═══ Source passage ═══
Thus begin the holi-daze.  The confusion over what Christmas (and life) is all about.  I do not think God is for or against chocolate, though if I had to pick I would say He is for it.  I do think He is against us making Christmas, and life, about us rather than about Him. There is only one glory that stands unopposed and will shine time without end.  It is not the glory found in a great tasting piece of chocolate and it is not the glory found in the “new you” and the self control you can exhibit. The chocolate won’t last, and neither will your beach body.  What will last, is what we are supposed to be celebrating at Christmas, the birth of a Saviour who came to save us from our sins and from ourselves.

 

With the world clamouring for my attention on how to better myself, I tend to forget that it is myself that I need saving from.  I forget that neither good chocolate or greatly adhered to self improvement programs can atone for the entitlement, jealousy, and pride I can harbor in my heart.  I forget that for His kingdom to come closer this Christmas ( a welcome alternative to the brokenness here) my kingdom must go. He came to save me, all of me; to be Lord of my life, all of it.
═══ Extracted material ═══
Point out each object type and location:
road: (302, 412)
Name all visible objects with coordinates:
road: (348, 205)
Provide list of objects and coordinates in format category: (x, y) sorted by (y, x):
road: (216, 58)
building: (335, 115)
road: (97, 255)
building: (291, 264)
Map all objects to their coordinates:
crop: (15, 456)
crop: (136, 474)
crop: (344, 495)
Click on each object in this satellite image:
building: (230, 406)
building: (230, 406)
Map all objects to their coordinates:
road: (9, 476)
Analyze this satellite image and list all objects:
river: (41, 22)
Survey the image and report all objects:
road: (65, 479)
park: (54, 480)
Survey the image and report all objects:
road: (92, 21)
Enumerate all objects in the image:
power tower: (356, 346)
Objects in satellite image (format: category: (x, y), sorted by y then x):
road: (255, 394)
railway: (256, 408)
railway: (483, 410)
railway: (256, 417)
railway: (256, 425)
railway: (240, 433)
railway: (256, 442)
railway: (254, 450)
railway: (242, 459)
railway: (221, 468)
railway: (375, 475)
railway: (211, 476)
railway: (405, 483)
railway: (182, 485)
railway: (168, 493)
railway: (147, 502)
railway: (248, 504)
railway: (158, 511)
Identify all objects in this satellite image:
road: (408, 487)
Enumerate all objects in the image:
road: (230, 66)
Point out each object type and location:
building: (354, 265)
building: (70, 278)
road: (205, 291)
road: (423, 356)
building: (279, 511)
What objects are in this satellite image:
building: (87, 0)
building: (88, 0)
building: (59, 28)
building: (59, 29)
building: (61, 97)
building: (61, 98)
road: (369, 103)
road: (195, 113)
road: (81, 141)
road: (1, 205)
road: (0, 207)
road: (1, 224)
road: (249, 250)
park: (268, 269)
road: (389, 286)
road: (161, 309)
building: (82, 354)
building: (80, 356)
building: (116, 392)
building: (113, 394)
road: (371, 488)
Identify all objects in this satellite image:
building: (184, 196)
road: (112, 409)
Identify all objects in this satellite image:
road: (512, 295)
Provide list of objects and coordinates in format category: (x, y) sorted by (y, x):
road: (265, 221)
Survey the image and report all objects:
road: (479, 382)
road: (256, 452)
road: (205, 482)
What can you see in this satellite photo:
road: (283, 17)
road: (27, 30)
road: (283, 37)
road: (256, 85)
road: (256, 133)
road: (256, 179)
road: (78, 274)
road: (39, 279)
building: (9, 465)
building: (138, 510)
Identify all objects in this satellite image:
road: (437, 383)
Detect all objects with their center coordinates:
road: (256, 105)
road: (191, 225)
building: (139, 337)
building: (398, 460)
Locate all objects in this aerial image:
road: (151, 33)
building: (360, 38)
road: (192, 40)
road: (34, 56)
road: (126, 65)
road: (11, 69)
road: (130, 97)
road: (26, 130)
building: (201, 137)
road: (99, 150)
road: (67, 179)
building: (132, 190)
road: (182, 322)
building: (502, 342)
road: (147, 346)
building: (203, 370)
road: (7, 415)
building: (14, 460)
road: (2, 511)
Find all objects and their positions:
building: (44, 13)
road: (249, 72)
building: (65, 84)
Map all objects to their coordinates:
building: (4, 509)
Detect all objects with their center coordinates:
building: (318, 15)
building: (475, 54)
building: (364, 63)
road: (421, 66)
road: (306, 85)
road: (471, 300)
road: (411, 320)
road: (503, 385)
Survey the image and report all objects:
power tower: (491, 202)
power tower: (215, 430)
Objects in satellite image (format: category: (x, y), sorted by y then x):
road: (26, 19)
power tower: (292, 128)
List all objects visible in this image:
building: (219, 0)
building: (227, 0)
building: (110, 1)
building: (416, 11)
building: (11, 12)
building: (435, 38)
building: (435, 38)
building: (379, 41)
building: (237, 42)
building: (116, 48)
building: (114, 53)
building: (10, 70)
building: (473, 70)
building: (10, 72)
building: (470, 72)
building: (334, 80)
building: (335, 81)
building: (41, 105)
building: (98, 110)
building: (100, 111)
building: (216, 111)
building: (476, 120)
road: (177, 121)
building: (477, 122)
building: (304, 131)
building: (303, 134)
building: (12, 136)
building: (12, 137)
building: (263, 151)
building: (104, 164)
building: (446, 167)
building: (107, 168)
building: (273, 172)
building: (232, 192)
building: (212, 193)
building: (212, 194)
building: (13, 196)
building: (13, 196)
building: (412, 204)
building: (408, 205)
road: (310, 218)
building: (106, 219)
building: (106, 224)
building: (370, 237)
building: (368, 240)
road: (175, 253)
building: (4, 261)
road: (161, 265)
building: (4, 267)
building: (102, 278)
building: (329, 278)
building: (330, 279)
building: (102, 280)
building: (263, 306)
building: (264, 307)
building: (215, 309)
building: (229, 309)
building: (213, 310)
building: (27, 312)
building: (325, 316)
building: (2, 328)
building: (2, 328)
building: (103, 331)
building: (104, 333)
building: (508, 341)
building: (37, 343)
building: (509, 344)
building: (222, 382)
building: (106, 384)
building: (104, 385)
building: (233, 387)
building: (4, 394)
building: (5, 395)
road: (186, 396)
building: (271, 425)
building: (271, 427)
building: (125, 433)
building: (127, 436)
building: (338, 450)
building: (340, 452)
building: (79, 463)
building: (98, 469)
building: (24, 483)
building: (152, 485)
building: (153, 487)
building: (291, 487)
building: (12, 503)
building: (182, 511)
═══
Task instructions: Edit the Christmas passage, starting with "Thus begin the" and going on through "and from ourselves.", so that "candy" takes the place of "chocolate".

Task solution:
Thus begin the holi-daze.  The confusion over what Christmas (and life) is all about.  I do not think God is for or against candy, though if I had to pick I would say He is for it.  I do think He is against us making Christmas, and life, about us rather than about Him. There is only one glory that stands unopposed and will shine time without end.  It is not the glory found in a great tasting piece of candy and it is not the glory found in the “new you” and the self control you can exhibit. The candy won’t last, and neither will your beach body.  What will last, is what we are supposed to be celebrating at Christmas, the birth of a Saviour who came to save us from our sins and from ourselves.